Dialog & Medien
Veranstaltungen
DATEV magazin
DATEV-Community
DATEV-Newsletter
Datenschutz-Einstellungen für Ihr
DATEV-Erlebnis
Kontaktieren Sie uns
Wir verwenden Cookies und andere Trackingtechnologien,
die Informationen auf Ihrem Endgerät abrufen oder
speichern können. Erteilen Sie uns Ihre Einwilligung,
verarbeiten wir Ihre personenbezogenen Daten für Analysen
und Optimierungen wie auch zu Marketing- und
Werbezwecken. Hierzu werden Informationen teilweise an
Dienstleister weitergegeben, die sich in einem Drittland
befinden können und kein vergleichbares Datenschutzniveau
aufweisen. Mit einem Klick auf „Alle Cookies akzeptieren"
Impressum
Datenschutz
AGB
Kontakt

_To do_.
Copy exactly the lines that run from the one with "und Optimierungen wie auch zu Marketing- und" to the last line of the material, including both.

_Solution below_.
und Optimierungen wie auch zu Marketing- und
Werbezwecken. Hierzu werden Informationen teilweise an
Dienstleister weitergegeben, die sich in einem Drittland
befinden können und kein vergleichbares Datenschutzniveau
aufweisen. Mit einem Klick auf „Alle Cookies akzeptieren"
Impressum
Datenschutz
AGB
Kontakt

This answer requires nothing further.